I was Sam's friend and lawyer – in that order. On the surface I suppose we seemed vastly different. Sam – the quiet, thoughtful West Texan from a farming background and me – a quasi-sophisticated Bostonian from a proper Eastern law school. In fact, at our core we were very much alike. My Brooks Brothers suits masked the reality. I was an Irish Catholic kid from an Irish working class neighborhood in Boston and – as Sam – an overachiever. Sam and I both wanted to be successful. We were willing to work hard and, although our wives might not agree, we were able to keep the insanity that we had to deal with in the business world in some perspective.
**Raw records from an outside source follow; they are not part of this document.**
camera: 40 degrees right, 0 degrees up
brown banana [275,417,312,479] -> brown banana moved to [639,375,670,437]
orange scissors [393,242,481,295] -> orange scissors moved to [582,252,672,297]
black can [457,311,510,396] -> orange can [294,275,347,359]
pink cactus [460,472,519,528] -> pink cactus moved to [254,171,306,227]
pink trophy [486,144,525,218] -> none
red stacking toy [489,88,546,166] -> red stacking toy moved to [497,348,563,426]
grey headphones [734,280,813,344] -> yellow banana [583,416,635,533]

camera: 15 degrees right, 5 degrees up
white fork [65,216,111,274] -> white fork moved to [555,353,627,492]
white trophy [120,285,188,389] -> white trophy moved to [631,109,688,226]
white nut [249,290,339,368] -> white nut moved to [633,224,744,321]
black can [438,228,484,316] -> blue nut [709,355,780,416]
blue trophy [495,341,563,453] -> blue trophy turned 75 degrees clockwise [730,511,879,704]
We both liked an occasional Lite beer, a good joke, and each other's company.
During our business relationship, a third person was added to the mix – we became an odd trio indeed. Sam walked into my office one day about 12 or 13 years ago, and had with him a small bespectacled Chinese gentleman who was to become his partner and, as always seems the case with Sam, his dear friend, C.K. Yap. C.K. was ethnic Chinese. He lived in Kuala Lumpur, Malaysia, maintained offices in Hong Kong and had been educated in London. This Texas farm boy of staunch Presbyterian stock was now being advised by a Boston Irishman and a Buddhist.
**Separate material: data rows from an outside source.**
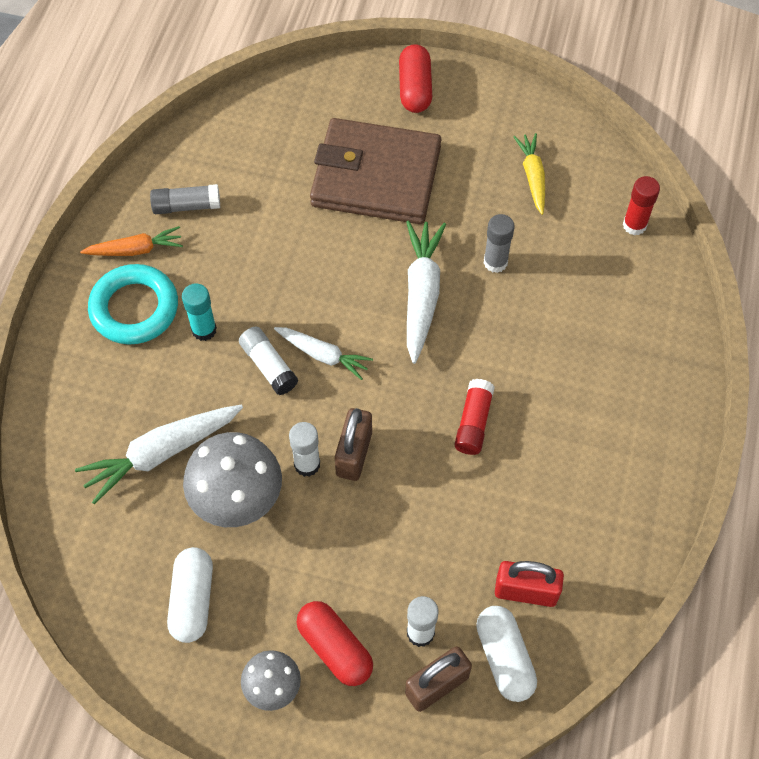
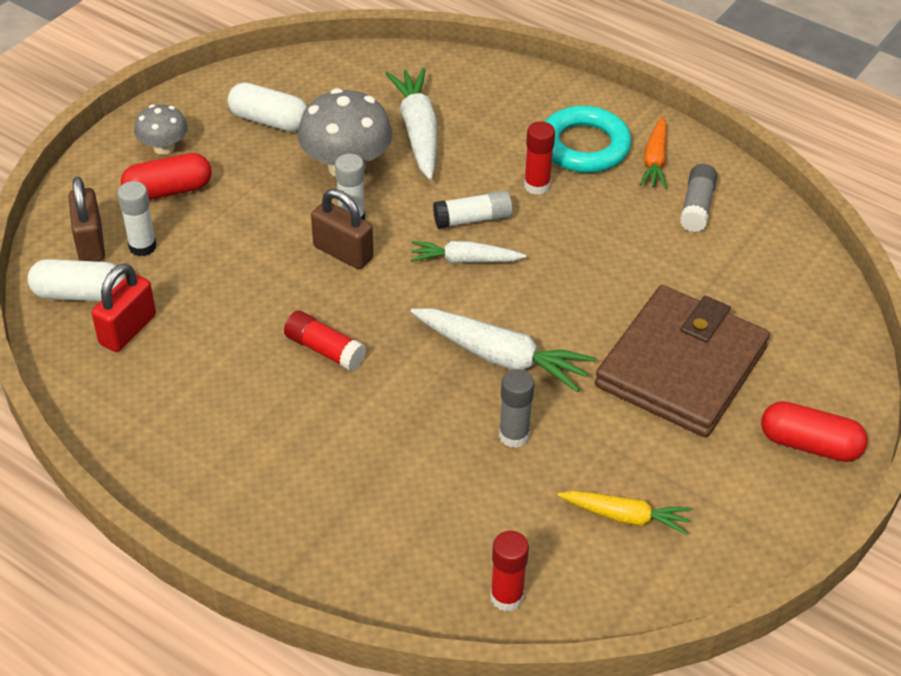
camera: 110 degrees right, 15 degrees down
turquoise glue stick [182,283,217,341] -> red glue stick [524,121,555,195]
white carrot [274,327,373,380] -> white carrot turned 45 degrees clockwise [411,241,526,263]

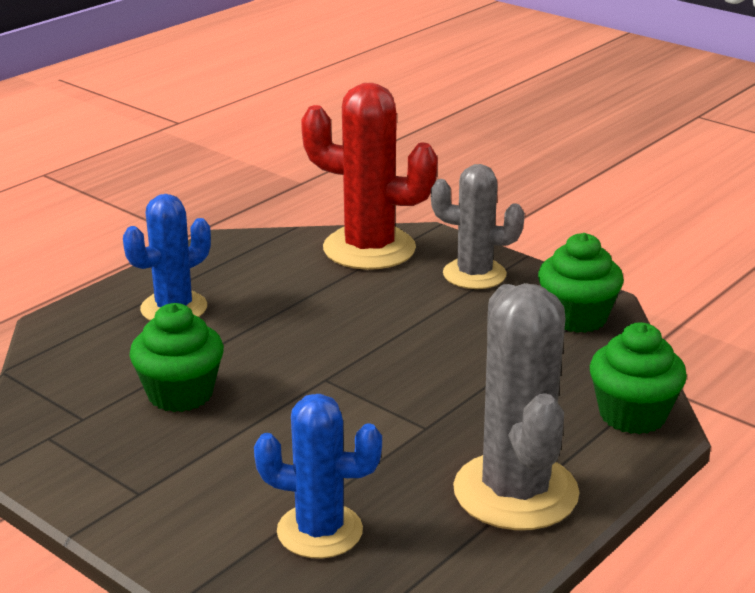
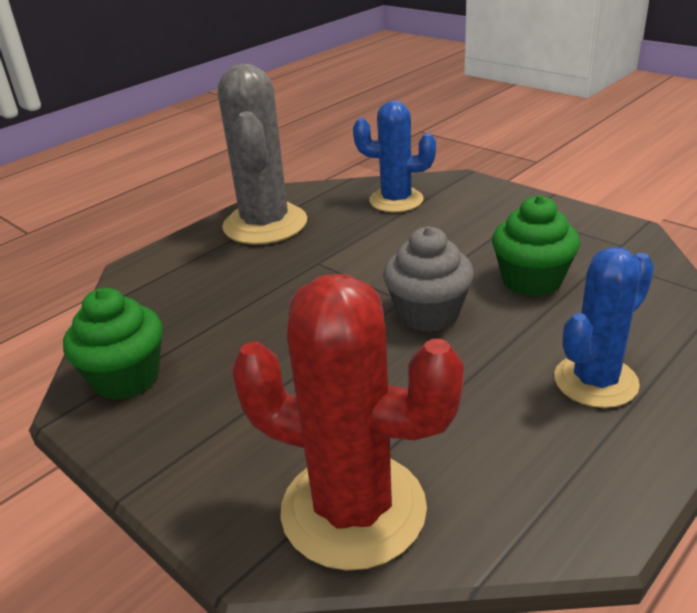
camera: 175 degrees left, 5 degrees up
grey cactus [431,164,525,289] -> none
green cupcake [590,322,687,434] -> none
none -> grey cupcake [383,226,474,332]

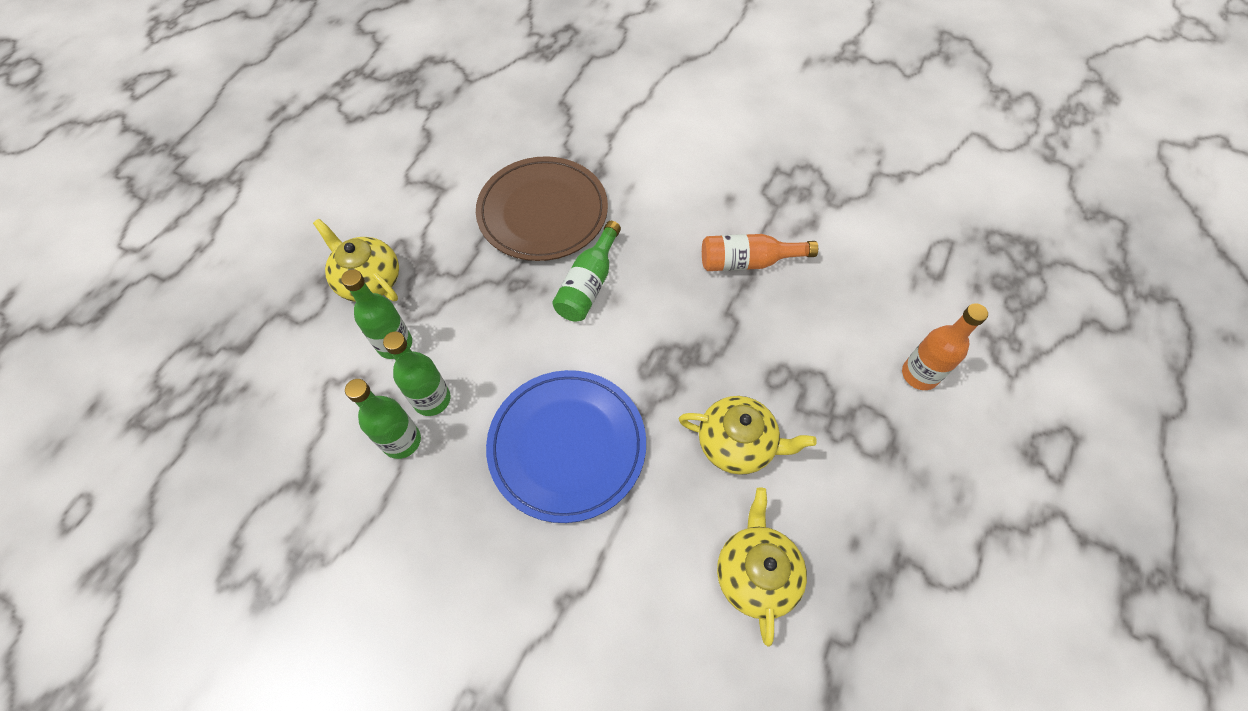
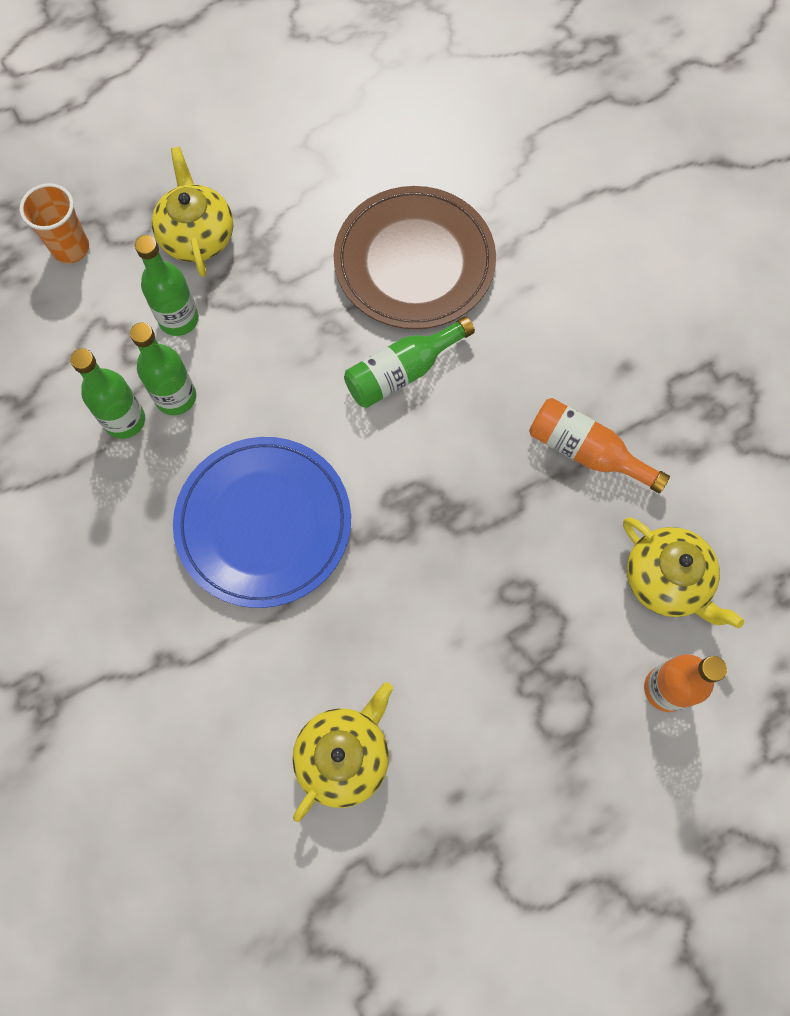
camera: 35 degrees right, 10 degrees up
yellow teapot [679,396,817,475] -> yellow teapot moved to [623,517,744,628]
none -> orange cup [20,183,89,264]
Sam and C.K. told me they had decided to buy a mortgage company, that they were trying to locate one, and that they needed my help. While I was thinking of a north Dallas operation, perhaps with offices in Fort Worth, it wasn't long before I spent a month in Hawaii negotiating, along with Sam and C.K., for the purchase of Honolulu Mortgage Company from a Hong Kong conglomerate.
C.K. was very formal in his business relations with others, but that approach simply wasn't possible in his relationship with Sam. Sam treated him as he did all others. He told C.K. what he would do and he did it. Before long, C.K. was ordering Lite beer, eating Mexican food and – idioms aside – telling a pretty good joke. C.K. had become a Stewart convert, and, as was inevitable, came to fully trust Sam. They were often doing business oceans apart and would spend months without seeing each other. In this era of fine print, their relationship turned on a handshake and a promise. Sam was bound and determined to deliver on these promises to his faraway partner and he did every time. It was truly an extraordinary business and personal relationship.
Sam, of course, was an excellent businessman. He used his incredible people skills – his insight – to judge the worth, integrity and credibility of his adversary. If we decided to complete a deal, it was always Sam who would be called on to close the last gap or reconcile the last difference. He could do it because by then everyone in the deal trusted him, even those on the other side.
What was important to me about Sam, however, was not his business success, but his success as a human being. Having a Lite beer together came to us to be a metaphor for our abiding relationship. We were able to tip a Lite beer together in numerous countries around the world. But two of my beer-drinking experiences with Sam stand out in my mind. First, several years ago, I was able to take Sam and Camey, his wife, to an Irish pub down by the wharf in Boston. We truly stayed all night and sang 'em all. If I didn't restrain him, I think Sam might have marched off with the Irish Republican Army that very night. More importantly, we were also able to visit the house I grew up in Boston where members of my family still live. I not only trusted Sam with all of this, I was delighted and honored to invite him into this, my other world.
The last beer drinking episode was just last week. I came down to see Sam; we both understood it was to be our last visit together. He was failing badly and was very uncomfortable. After sitting together silently for a few moments, Sam turned to me and, to my surprise, said "Let's have a Lite beer." His son, Dow, and I exchanged somewhat apprehensive glances. But with a twinkle in his eye and a weak voice, Sam said to Dow, "You know, BEER" – pulling his earlobe – "It rhymes with EAR." Dow being the dutiful son, brought beers to both of us. We toasted each other, clinked glasses, and sipped slowly. I was then able to tell him what his friendship meant to me. I told him that his friendship was unique in my experience because he accepted me for who I was – flaws and all – and trusted me. He somehow communicated this acceptance which helped me believe in myself. I saw Sam give this gift to many others. To me, this is his legacy.